ADWeaveR is an R package for transparent and reproducible integration of multi-source longitudinal Alzheimer's disease cohort data.
The package is designed for researchers who work with raw, locally stored cohort files and need a clear workflow for:
- reviewing source files and candidate ID/date fields,
- choosing merge settings such as timeline file, time window, and overlap behavior,
- aligning multimodal measurements to participant visit timelines, and
- checking post-merge coverage and complete-case availability.
ADWeaveR is intended to complement general-purpose data tools such as dplyr, tidyverse, and data.table. It is also different from curated study-specific data packages such as ADNIMERGE2 in the alzverse ecosystem. Rather than distributing pre-processed datasets, ADWeaveR provides a configurable workflow that researchers apply to their own local cohort files.
This repository currently lives at Shijia1997/ADMerge, while the package and manuscript-facing name used in documentation is ADWeaveR.
Install from GitHub:
library(devtools)
install_github("Shijia1997/ADMerge")
library(ADMerge)ADWeaveR supports a workflow with four main steps:
- Build a source table from local CSV or Excel files.
- Review and customize detected identifiers, date variables, window sizes, and overlap settings.
- Merge all selected files to a user-chosen reference timeline.
- Review the merged output with summaries, plots, and complete-case checks.
The package has been used in workflows motivated by AD cohort settings such as BIOCARD, ADNI, and AIBL-style longitudinal data organization.
- Local access to the cohort files you want to merge.
- At least one participant identifier column in each file.
- For longitudinal files, at least one usable date or visit-number variable.
- A reference file that provides the timeline used to anchor the merge.
Recommended preprocessing before building the source table:
- standardize date formats,
- harmonize participant identifiers across files,
- separate true longitudinal files from cross-sectional files, and
- apply quality-control or version restrictions before merging when needed.
src_table <- get_src_table("path_to_biomarker_files")This step scans the input directory and summarizes each file, including:
- candidate ID fields,
- candidate date fields,
- selected merge fields,
- overlap settings, and
- matching windows.
Common arguments for get_src_table() include:
path: directory containing input files.FILE_pattern: file types to scan. Default includes.csv,.xls, and.xlsx.ID_pattern: pattern used to detect candidate ID variables.DATE_pattern: pattern used to detect candidate date or visit variables.ID_usr_list: optional user-specified ID variables.DATE_usr_list: optional user-specified date variables.IS_overlap_list: whether file-specific windows are allowed to overlap.WINDOW_list: file-specific matching windows.file: optional path to save the source table as a CSV.
After generating src_table, review it carefully before merging.
In particular, check:
ID_in_fileDATE_in_fileID_for_mergeDATE_for_mergelongitudinalIS_overlapWINDOW
You can either:
- rerun
get_src_table()with user-specified settings, or - save the table, edit it externally, and load it back for merging.
ad_data <- ad_merge(
path = "path_to_biomarker_files",
DATE_type = "Date",
dict_src = src_table
)Key arguments for ad_merge():
path: directory containing the input files.DATE_type:"Date"for calendar dates or"Number"for visit-style time variables.dict_src: source table stored in R.dict_src_path: path to a saved source-table file.timeline_file: the file used as the reference timeline.timeline_path: optional explicit path to the reference file.
The merged result contains:
analysis_data: the merged long-format dataset.dict_src: the source-table configuration used for the merge.
summary(ad_data)
plot(ad_data, distn = "SCF_m1", group = "SEX")Useful post-merge tools include:
summary(): reports core information about the merged result.plot(): visualizes follow-up distributions and grouping patterns.review_complete(): checks complete visits for a chosen set of variables.plot_files(): creates interactive file-coverage plots before merging.

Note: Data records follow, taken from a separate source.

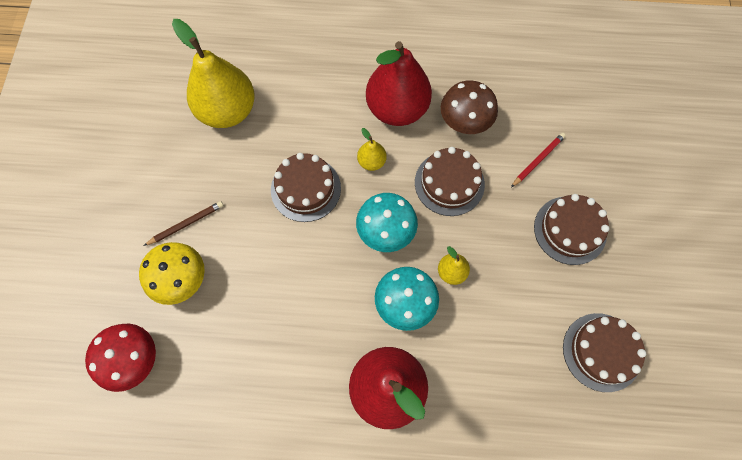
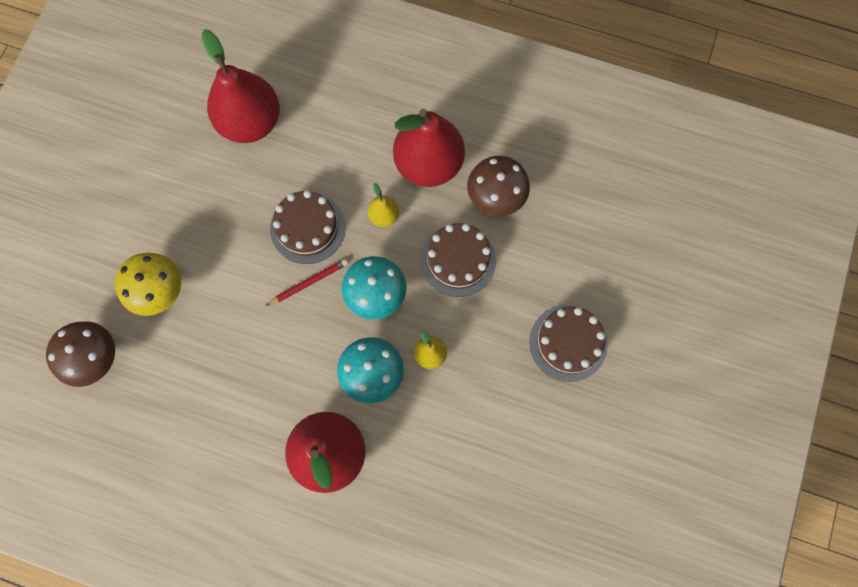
camera: 15 degrees right, 5 degrees up
(135, 360) = (95, 359): red mushroom -> brown mushroom
(186, 224) = (178, 234): brown pencil -> none
(228, 111) = (250, 122): yellow pear -> red pear
(538, 160) = (560, 259): red pencil -> red pencil (309, 282)
(601, 352) = (555, 475): brown cake -> none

Example complete-case review:
complete_visits <- review_complete(
ad_data,
check_cols = c("ID_merged", "Date_timeline", "SEX", "APOECODE")
)- A non-overlapping window is often a good starting point for standard longitudinal analyses.
- Narrower windows are usually better for dense short-term follow-up.
- Wider windows may improve retention, but they also increase temporal displacement and may require sensitivity analysis.
- If multiple processing versions exist for the same modality, it is usually safer to restrict to one version unless version comparison is part of the analysis plan.
- Saving the merged output together with the source table makes the workflow easier to audit and reproduce.
This repository includes:
- package source code,
- function documentation,
- selected workflow examples and R Markdown files,
- unit tests, and
- GitHub Pages visualizations for public-facing coverage plots.
Public pages:
- ADNI coverage page: adni_plot_files.html
- BIOCARD coverage page: biocard_plot_files.html
Raw cohort data are not distributed in this repository. ADNI data require the standard ADNI access process. BIOCARD data are restricted and may require separate approval through the study framework.